Art Rotterdam: Museum Boijmans Van Beuningen

I was excited to go on maternity leave and finally have the time to sit at home, be lazy the entire day and still get paid. But I lasted only two days. Boredom and frustration forced me out of the house.

“Time. I didn’t have time.”

That was my excuse whenever I cancel my plans of visiting Museum Boijmans Van Beuningen. A real shame because I’ve missed several interesting exhibitions particularly Van Bosch tot Bruegel in 2015. Last week, I was finally able to go.

Located in Museumpark, Rotterdam’s art “centre”, Boijmans Van Beuningen is small compared to the more popular museums in Amsterdam like Van Gogh and Rijksmuseum.

I was hoping to catch the exhibit Mad with Surrealism but it doesn’t start until Saturday. Fortunately the exhibit runs until May.

Museum fees are expensive in the Netherlands. In Boijmans it costs €16 without a museum card so I purchased one right away and got in for free.

There are about 4000 art pieces in the permanent collection of Boijmas but this is only 7% of the museum’s total collection. I only had two hours before my next appointment so I skipped many paintings and spent more time viewing the works of those I am familiar with.

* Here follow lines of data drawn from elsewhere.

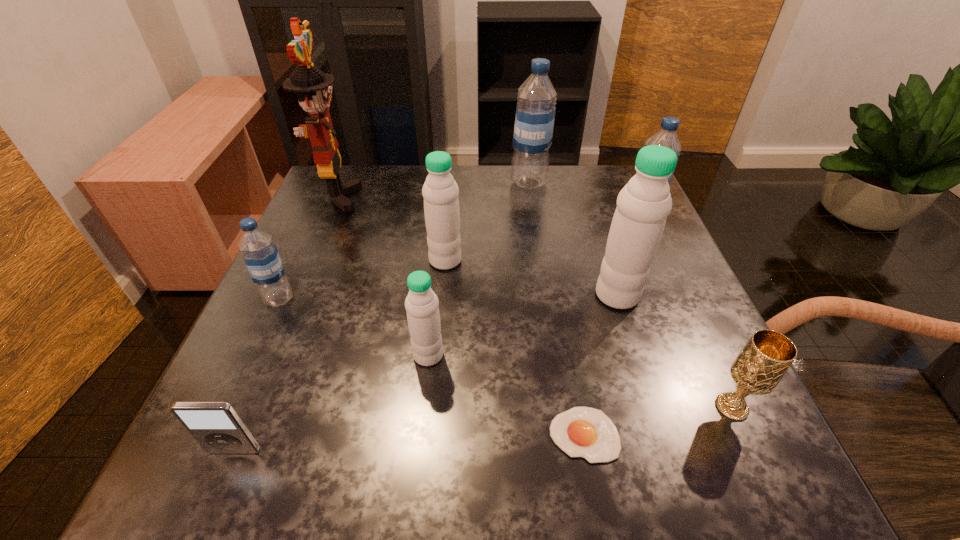
The height and width of the screenshot is (540, 960). What are the coordinates of `vacant space located on the left of the fifth water bottle from left to right` in the screenshot? It's located at (465, 295).

Identify the location of blank area located 0.100m on the right of the fourth farthest object. Image resolution: width=960 pixels, height=540 pixels. (510, 260).

This screenshot has height=540, width=960. In order to click on vacant space located 0.370m on the label of the second farthest blue water bottle in this screenshot , I will do `click(466, 219)`.

I want to click on vacant space situated 0.330m on the label of the second farthest blue water bottle, so click(483, 219).

Locate an element on the screen. vacant region located on the label of the second farthest blue water bottle is located at coordinates (457, 219).

Where is `vacant point located on the right of the nearest white water bottle`? The image size is (960, 540). vacant point located on the right of the nearest white water bottle is located at coordinates (527, 355).

Locate an element on the screen. The image size is (960, 540). vacant space located on the label of the nearest blue water bottle is located at coordinates click(203, 465).

Locate an element on the screen. This screenshot has height=540, width=960. vacant space situated on the back of the chalice is located at coordinates (682, 299).

In order to click on vacant space situated 0.050m on the front-facing side of the ninth tallest object in this screenshot , I will do `click(217, 492)`.

The width and height of the screenshot is (960, 540). Find the location of `vacant space located on the back of the egg yolk`. vacant space located on the back of the egg yolk is located at coordinates (560, 299).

The Tower of Babel – Pieter Breugel.

Next to Munch, Pieter Breugel de Elder is perhaps my second favorite artist ever since I saw The Fall of the Rebel Angels at the Royal Museum of Fine Arts in Brussels. The details in his paintings are unbelievably realistic. This one called The Tower of Babel, based from a biblical story, only measures 60cm × 74.5cm but it contains 1000 people, all going about their daily lives during the construction of the the tower. This is how it looked like zoomed in. Too bad this girl was more interested in photographing the description instead of looking at the fine details of this masterpiece.

Do you see the guy lazing under the tree while two others were toiling the soil?

Unfortunately, due to my height, I could not view the full painting. I had to stand on my toes to see the details closely. Maybe Boijmans should put a small stool for visitors like me who are not as tall as the Dutch?

Two Girls under an Apple Tree in Bloom – Edvard Munch.

Have you ever seen a Munch piece so colourful and so positive? Neither have I so it was a surprise to discover that this painting is by Edvard Munch. That this is the only cloth painting by Munch exhibited in any Dutch museum makes it more special.

Weaver’s Cottage – Vincent Van Gogh.

Vincent Van Gogh, the same crazy Dutch master who gave us bright and lively masterpieces such Sunflowers, Starry Night and Night Cafe, among others, was one sad soul. Weavers and miners were among his favourite people to paint for his portraits.  These are some of Van Gogh’s somber works that are not very much known to the rest of the world. The Kröller-Müller Museum in Arnhem houses a more extensive collection of this series.

Man with a Red Cap – Rembrandt van Rijn.

Does this painting reminds you of Johnny Depp in Pirates of the Caribbean? That’s what I was thinking while looking at this portrait. It’s still disputed whether Rembrandt or one of his student painted this.

Interior of an Inn – Adriaen Brouwer.

This is one of my new favourites, Interior of an Inn by Adriaen Brouwer, unadulterated portrayal of drunken men inside a tavern in the 1600s. Notice that one of them stays sober.

The Slaughtered Swine – Barent Fabritius.

Back when the Dutch are not afraid to see the carcass of a pig or hang it in their kitchen.

A Kandinsky and a Mondrian are also part of the permanent collection.

Couple – Pablo Picasso.

And finally this and five other “erotic” sketches from one of the most celebrated artists in modern times. I almost missed this collection because I was rushing to the exit and this painting is hanged in an obscure, dark room visible from this tiny, coffin-like door. Intrigued, I double-backed and found out this is a Picasso.

Under normal circumstances, I won’t spend more than five minutes staring at a Picasso (I find him overrated) but for this series, I lingered a little longer. Ugly as the sketches are, I felt a familiar tinge in my loin while viewing this collection. Of all the artists in this museum, I didn’t expect that Picasso’s Embrace II will have that effect on me.

Before I could reach the exit, I had to pass the Gispen furniture exhibit (runs until February 26, 2017). In addition to the retro armchairs, this crib and hanging lamp combination were the ones I wanted to take home. Ah, the pregnancy hormones!

I regretted spending so little time at Boijmans Van Beuningen. I would have wanted to stare longer at the Tower of Babel and Picasso’s sketches. Luckily I can go back anytime.

If you find yourself in Rotterdam one of these days, do visit. It’ll be worth your €16.